= Stored dataset items =
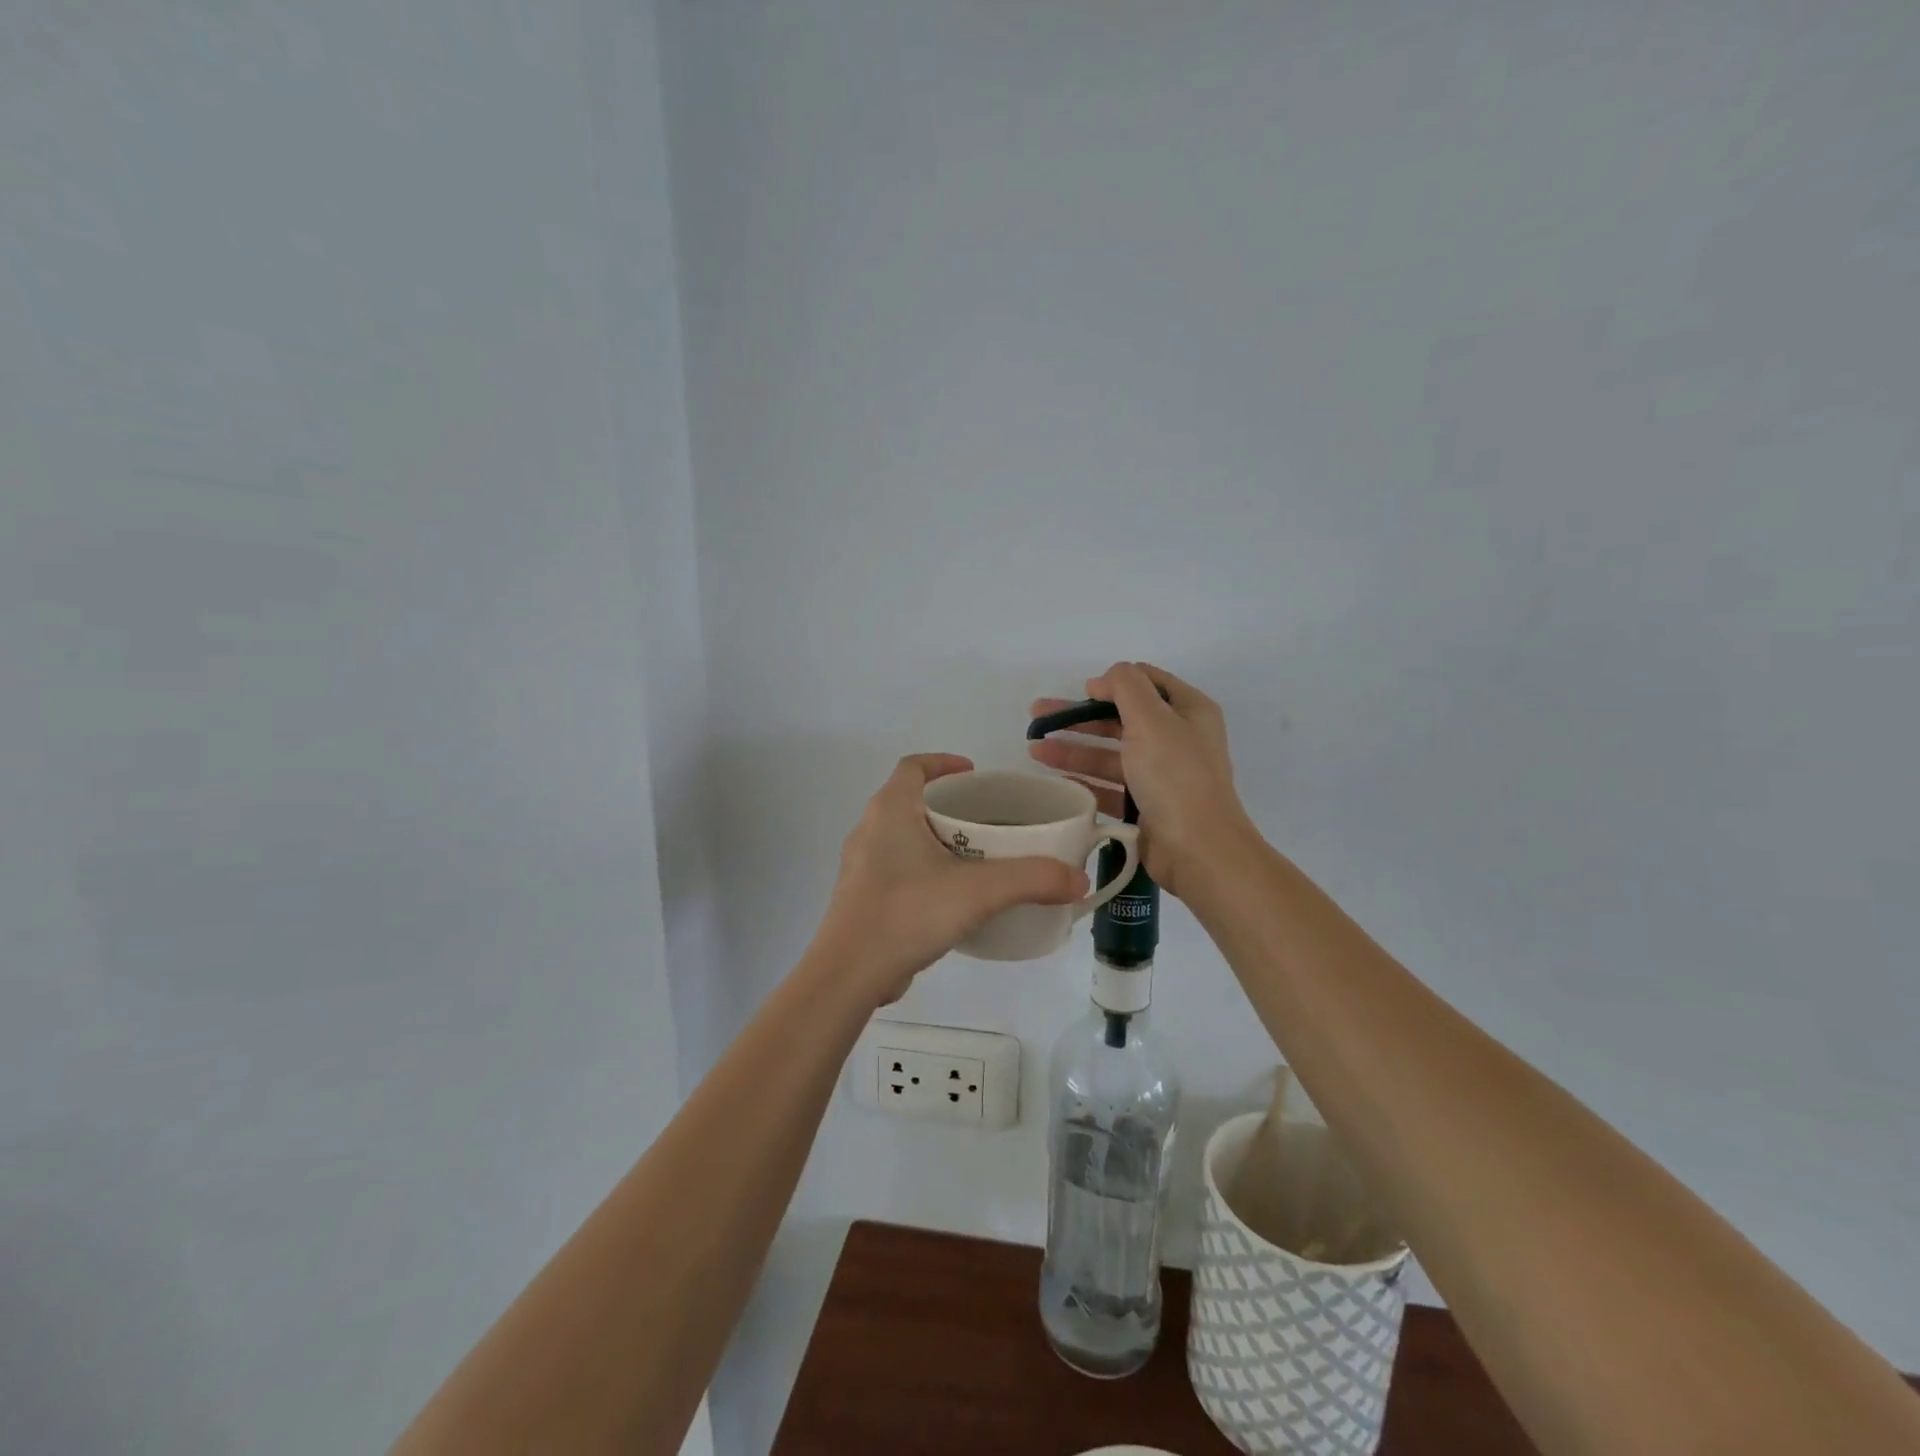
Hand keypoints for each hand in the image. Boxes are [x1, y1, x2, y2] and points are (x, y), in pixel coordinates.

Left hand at [814, 754, 1089, 1005]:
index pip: (913, 766)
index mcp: (890, 811)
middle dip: (948, 806)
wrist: (848, 975)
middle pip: (911, 801)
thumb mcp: (978, 891)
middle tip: (987, 820)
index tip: (974, 774)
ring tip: (976, 858)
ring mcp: (861, 866)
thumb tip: (1079, 879)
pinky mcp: (861, 898)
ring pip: (903, 838)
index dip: (943, 763)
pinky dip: (925, 870)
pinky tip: (951, 898)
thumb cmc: (907, 913)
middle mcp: (869, 830)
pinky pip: (897, 869)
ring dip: (936, 840)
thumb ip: (1032, 879)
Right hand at [1028, 662, 1250, 897]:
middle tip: (1037, 716)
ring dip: (1074, 748)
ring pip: (1110, 754)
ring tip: (1034, 750)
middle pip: (1121, 718)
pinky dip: (1083, 779)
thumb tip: (1103, 681)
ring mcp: (1161, 775)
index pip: (1146, 682)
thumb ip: (1125, 687)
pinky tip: (1055, 778)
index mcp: (1188, 711)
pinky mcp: (1146, 806)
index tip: (1081, 691)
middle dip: (1079, 716)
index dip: (1112, 682)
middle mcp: (1177, 739)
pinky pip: (1109, 786)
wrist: (1197, 849)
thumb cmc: (1175, 776)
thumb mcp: (1151, 719)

= Required work =
Only a number is needed here: how many lines of the data include the word "middle"?

= Answer section =
8